### EXERCISE
Count how many lines in the rows below contain the string "Retry", and state only that number.

### Plain-text sources of documents
○ ○ ○ ○ ○ ○ ○
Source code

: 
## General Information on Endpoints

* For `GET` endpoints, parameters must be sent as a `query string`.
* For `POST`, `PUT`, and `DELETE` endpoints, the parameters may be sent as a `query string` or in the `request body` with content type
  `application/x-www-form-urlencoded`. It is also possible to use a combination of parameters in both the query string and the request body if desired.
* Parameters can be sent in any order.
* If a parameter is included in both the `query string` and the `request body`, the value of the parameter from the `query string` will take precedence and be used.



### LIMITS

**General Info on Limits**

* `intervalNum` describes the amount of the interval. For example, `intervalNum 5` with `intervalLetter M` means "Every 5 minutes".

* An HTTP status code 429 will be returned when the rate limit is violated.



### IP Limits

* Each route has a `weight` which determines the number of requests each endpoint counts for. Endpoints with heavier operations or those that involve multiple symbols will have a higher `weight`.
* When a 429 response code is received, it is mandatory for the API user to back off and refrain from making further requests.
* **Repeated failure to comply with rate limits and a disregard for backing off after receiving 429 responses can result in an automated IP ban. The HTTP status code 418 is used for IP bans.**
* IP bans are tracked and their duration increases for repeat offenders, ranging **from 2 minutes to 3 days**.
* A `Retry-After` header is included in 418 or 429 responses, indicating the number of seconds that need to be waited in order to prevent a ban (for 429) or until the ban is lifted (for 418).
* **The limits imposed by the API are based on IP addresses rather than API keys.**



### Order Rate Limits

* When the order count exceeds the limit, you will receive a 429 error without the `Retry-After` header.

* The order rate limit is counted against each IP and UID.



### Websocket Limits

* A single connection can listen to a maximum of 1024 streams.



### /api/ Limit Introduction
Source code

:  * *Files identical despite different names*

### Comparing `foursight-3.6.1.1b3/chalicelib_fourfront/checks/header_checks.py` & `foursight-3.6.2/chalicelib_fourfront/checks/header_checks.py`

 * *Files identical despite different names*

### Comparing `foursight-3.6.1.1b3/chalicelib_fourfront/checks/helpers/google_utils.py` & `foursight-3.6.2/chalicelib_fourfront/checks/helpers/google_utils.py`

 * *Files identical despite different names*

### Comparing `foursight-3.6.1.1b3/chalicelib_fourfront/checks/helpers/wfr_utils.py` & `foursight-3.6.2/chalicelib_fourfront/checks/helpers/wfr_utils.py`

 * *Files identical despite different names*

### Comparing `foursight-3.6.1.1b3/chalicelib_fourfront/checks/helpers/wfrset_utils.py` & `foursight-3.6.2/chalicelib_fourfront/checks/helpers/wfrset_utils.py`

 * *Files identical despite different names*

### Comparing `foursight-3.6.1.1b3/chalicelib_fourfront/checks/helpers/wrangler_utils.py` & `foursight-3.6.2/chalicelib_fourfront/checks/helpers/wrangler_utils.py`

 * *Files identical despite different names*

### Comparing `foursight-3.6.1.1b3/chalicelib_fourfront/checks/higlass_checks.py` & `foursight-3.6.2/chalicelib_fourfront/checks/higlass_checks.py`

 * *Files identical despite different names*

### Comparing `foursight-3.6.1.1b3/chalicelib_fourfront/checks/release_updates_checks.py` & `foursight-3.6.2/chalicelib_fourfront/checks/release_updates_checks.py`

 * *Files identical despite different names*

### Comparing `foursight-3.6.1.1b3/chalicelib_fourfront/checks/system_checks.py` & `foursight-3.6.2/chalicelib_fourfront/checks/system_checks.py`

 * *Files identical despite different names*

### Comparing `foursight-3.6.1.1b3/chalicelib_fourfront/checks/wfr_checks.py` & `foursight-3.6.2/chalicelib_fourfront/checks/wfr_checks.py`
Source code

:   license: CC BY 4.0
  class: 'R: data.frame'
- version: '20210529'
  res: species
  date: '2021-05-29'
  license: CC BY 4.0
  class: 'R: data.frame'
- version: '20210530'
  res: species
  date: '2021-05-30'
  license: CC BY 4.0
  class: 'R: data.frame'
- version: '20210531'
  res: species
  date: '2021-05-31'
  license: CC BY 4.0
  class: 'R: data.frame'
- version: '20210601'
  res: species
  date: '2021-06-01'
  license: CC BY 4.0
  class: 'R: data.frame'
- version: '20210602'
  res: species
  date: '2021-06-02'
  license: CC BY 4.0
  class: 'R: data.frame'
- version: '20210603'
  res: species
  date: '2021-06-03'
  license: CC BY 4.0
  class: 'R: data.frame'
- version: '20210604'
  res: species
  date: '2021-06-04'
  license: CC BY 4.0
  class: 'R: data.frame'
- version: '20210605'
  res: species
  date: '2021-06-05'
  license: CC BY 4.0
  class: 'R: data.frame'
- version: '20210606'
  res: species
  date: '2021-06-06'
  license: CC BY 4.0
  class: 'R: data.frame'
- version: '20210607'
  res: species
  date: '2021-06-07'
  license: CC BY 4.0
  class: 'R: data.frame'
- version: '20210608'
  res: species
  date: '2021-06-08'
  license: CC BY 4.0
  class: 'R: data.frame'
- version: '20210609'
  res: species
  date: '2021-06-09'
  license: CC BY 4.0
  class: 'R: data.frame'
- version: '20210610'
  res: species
○ ○ ○ ○ ○ ○ ○
### EXERCISE SOLUTION
2